Exercise objective: Copy the records below word for word, from the line containing "Between col_1 and" through the end of the records, both included. Omit the pictures from your copy.

Data for the task:
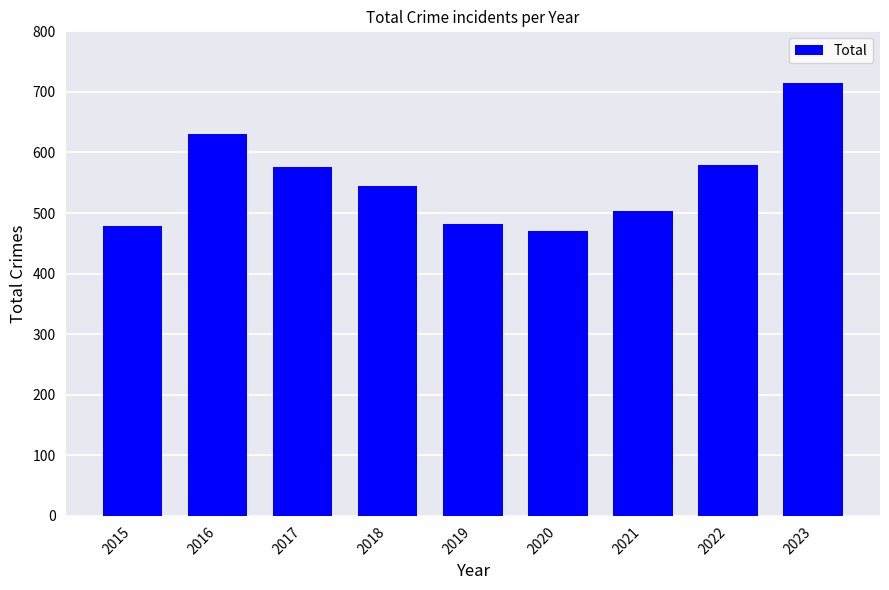

Read the value at 2017, to the nearest 10.

580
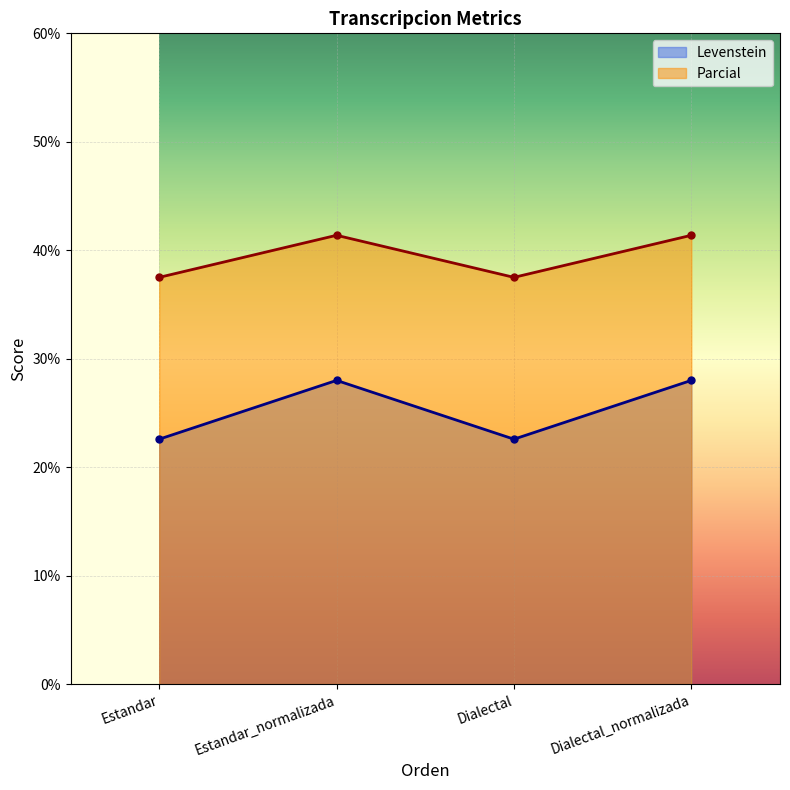

In Levenstein, how many points are higher than both neighbors (excluding endpoints)?

1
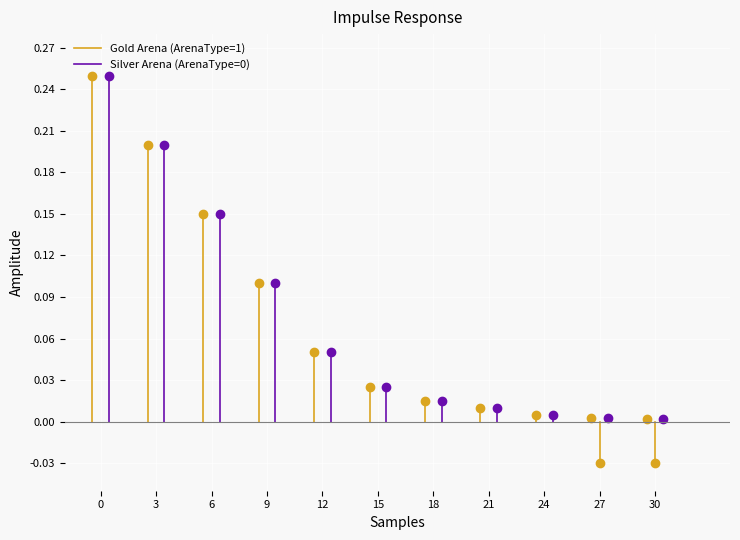

How many distinct data groups are displayed?

2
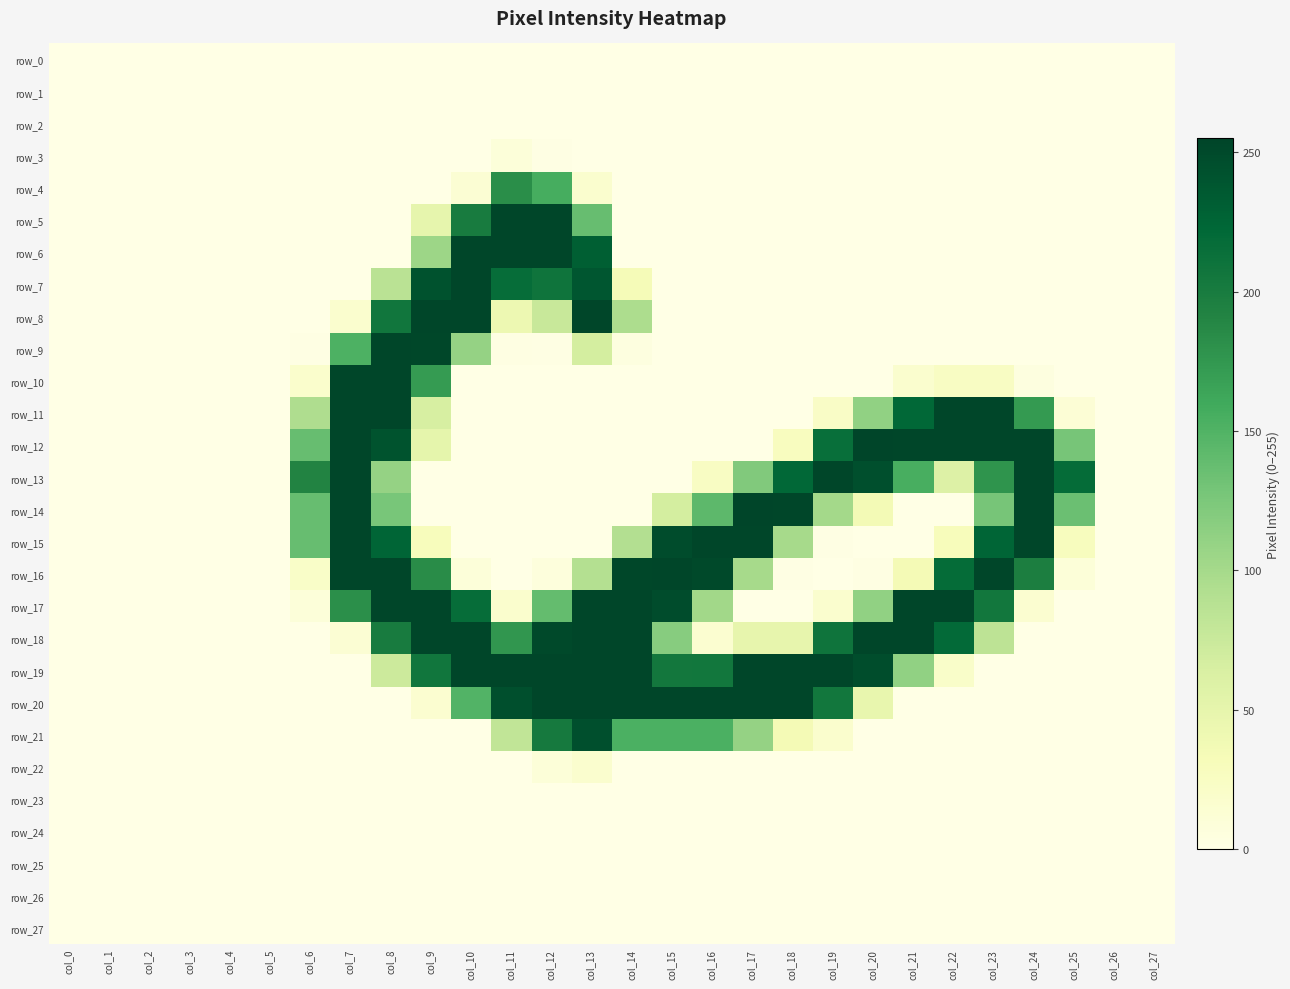

Between col_1 and col_14, which series saw the biggest shift?

row_17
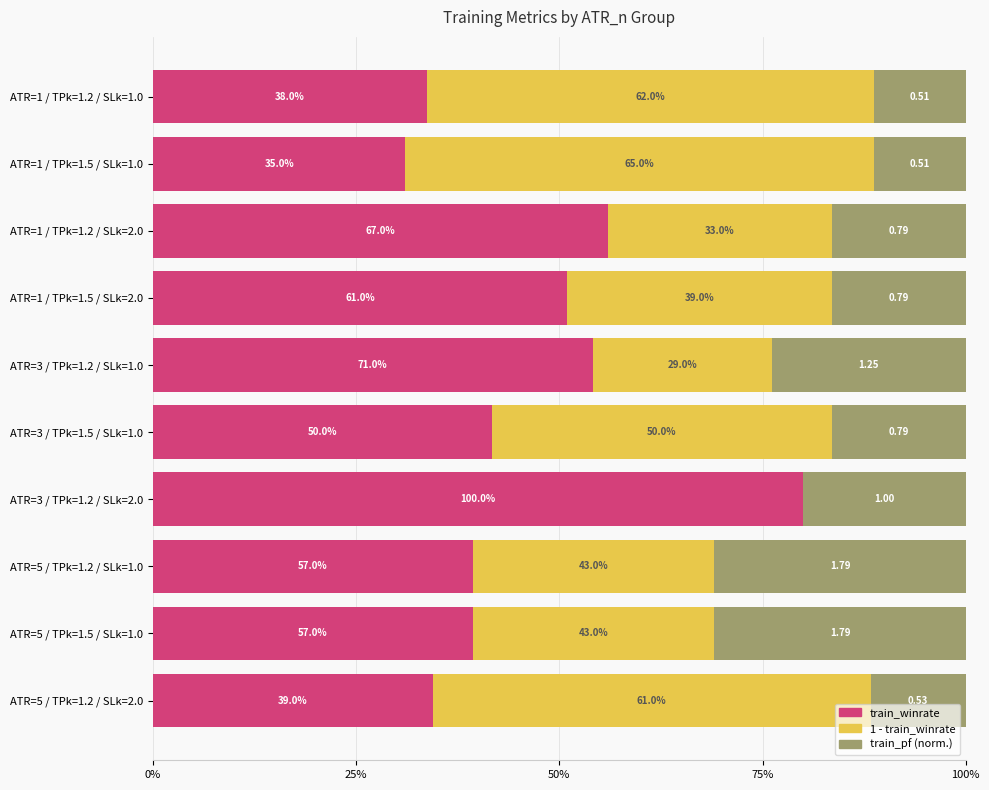

Reading right to left, what are all the values shown in this chart?

train_winrate: 0.3	0.4	0.4	0.8	0.4	0.5	0.5	0.6	0.3	0.3
1 - train_winrate: 0.5	0.3	0.3	0.0	0.4	0.2	0.3	0.3	0.6	0.5
train_pf (norm.): 0.1	0.3	0.3	0.2	0.2	0.2	0.2	0.2	0.1	0.1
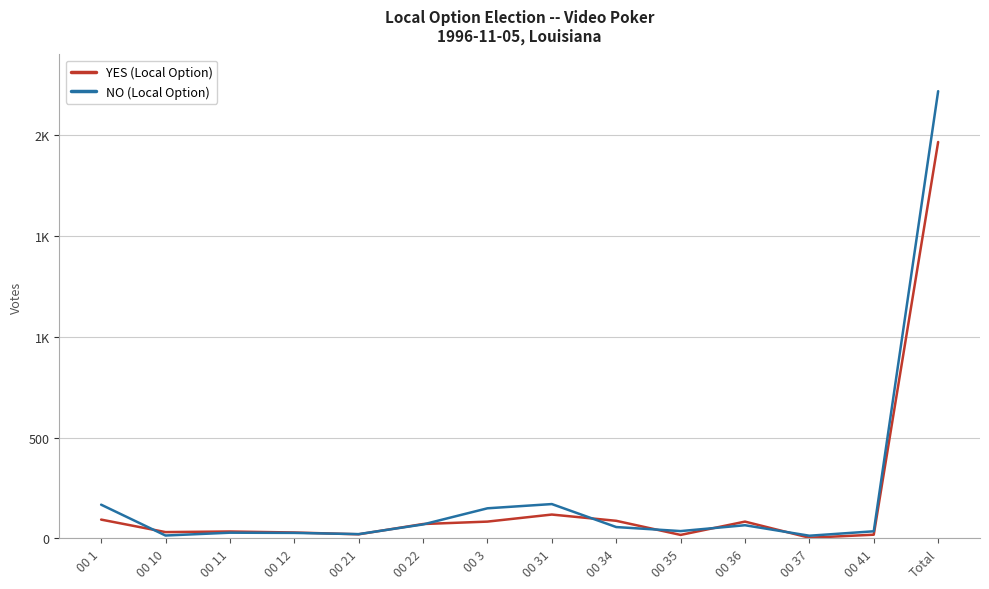

True or false: NO (Local Option) has a value of 69 at 00 22.

True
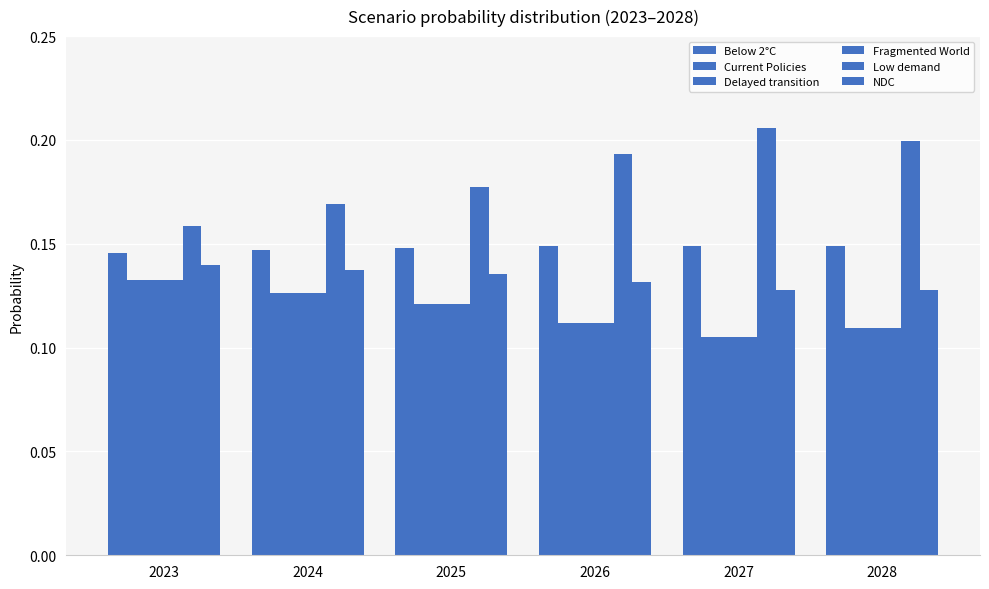

How many bars are there in total?

36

Result of the task:
Between col_1 and col_14, which series saw the biggest shift?

row_17

Reading right to left, what are all the values shown in this chart?

train_winrate: 0.3	0.4	0.4	0.8	0.4	0.5	0.5	0.6	0.3	0.3
1 - train_winrate: 0.5	0.3	0.3	0.0	0.4	0.2	0.3	0.3	0.6	0.5
train_pf (norm.): 0.1	0.3	0.3	0.2	0.2	0.2	0.2	0.2	0.1	0.1

True or false: NO (Local Option) has a value of 69 at 00 22.

True

How many bars are there in total?

36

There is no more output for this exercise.